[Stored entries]
══════════════════════════════
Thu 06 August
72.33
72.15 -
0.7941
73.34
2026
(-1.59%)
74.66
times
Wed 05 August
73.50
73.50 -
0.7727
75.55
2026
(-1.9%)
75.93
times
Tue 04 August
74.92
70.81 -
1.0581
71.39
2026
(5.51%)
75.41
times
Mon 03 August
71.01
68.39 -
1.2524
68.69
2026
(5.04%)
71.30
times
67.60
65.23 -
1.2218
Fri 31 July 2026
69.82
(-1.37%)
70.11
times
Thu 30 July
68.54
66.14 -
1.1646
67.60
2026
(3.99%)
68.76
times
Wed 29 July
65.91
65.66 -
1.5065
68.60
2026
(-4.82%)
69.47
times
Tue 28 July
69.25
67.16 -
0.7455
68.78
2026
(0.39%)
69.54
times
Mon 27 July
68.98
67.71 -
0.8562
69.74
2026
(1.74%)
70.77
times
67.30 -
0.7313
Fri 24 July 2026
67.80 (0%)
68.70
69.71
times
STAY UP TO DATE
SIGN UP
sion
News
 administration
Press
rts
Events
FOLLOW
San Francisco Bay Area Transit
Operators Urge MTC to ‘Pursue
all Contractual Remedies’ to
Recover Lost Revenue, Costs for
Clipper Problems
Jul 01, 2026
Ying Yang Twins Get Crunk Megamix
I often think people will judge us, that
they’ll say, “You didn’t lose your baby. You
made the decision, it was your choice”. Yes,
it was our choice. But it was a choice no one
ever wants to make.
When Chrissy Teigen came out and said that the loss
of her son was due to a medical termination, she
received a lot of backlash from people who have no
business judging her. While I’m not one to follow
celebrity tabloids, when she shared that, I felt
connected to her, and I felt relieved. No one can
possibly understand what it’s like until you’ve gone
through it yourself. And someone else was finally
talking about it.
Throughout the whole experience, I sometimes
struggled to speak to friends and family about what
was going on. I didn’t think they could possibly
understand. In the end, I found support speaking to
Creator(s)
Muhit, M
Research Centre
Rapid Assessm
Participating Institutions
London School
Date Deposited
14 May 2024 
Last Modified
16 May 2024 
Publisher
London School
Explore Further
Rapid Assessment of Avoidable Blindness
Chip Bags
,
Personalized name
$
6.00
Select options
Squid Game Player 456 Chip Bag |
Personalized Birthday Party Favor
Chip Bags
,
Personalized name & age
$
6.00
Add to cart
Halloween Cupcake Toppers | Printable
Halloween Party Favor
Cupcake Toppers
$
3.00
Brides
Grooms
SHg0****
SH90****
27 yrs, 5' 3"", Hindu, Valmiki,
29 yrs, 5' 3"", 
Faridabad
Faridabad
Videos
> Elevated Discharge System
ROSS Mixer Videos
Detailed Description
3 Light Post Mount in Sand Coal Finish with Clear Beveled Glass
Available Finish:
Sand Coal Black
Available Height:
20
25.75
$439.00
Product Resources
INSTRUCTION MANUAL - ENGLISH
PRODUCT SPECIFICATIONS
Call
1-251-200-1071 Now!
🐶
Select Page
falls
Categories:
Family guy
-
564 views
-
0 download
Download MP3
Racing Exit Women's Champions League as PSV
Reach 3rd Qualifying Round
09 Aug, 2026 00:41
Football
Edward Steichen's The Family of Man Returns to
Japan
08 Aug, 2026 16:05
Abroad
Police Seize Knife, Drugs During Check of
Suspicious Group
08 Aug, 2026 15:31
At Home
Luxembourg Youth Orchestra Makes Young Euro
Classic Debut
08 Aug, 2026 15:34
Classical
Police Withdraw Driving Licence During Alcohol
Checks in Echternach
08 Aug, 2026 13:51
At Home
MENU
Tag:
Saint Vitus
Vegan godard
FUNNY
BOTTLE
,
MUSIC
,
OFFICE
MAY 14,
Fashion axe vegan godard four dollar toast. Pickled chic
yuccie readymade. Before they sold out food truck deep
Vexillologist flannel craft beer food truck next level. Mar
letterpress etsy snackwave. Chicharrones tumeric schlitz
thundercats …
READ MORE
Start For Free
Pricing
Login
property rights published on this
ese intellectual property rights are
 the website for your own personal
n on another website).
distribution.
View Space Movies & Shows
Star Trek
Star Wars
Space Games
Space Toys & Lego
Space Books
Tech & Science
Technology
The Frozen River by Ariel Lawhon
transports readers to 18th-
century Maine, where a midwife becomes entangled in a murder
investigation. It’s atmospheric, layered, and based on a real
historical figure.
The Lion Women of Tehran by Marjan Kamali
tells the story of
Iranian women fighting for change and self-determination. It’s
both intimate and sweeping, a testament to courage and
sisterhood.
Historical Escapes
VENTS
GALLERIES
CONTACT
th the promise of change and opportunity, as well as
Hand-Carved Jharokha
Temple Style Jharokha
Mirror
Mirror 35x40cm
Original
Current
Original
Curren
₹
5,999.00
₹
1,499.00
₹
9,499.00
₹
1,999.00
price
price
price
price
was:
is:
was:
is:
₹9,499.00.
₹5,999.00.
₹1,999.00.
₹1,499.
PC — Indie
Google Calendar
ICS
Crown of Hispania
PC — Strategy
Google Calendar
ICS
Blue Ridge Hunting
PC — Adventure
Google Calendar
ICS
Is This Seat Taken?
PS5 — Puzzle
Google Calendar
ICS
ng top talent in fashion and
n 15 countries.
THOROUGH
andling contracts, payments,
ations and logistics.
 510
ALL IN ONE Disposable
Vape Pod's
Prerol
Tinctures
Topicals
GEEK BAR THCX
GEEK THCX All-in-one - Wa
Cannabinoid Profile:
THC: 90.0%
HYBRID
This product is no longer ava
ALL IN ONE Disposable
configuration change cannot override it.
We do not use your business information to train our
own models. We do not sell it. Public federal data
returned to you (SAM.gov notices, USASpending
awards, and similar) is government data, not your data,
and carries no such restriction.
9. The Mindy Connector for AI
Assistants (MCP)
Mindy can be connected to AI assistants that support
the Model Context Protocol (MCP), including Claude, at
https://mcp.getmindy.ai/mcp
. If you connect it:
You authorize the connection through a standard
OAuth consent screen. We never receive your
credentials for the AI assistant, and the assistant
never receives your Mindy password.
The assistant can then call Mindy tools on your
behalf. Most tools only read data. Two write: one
══════════════════════════════
- _What to do_
Return, word for word, the lines of the data above from the line with "08 Aug, 2026 15:34" through the line with "Vexillologist flannel craft", inclusive.

- _Answer box_
08 Aug, 2026 15:34
Classical
Police Withdraw Driving Licence During Alcohol
Checks in Echternach
08 Aug, 2026 13:51
At Home
MENU
Tag:
Saint Vitus
Vegan godard
FUNNY
BOTTLE
,
MUSIC
,
OFFICE
MAY 14,
Fashion axe vegan godard four dollar toast. Pickled chic
yuccie readymade. Before they sold out food truck deep
Vexillologist flannel craft beer food truck next level. Mar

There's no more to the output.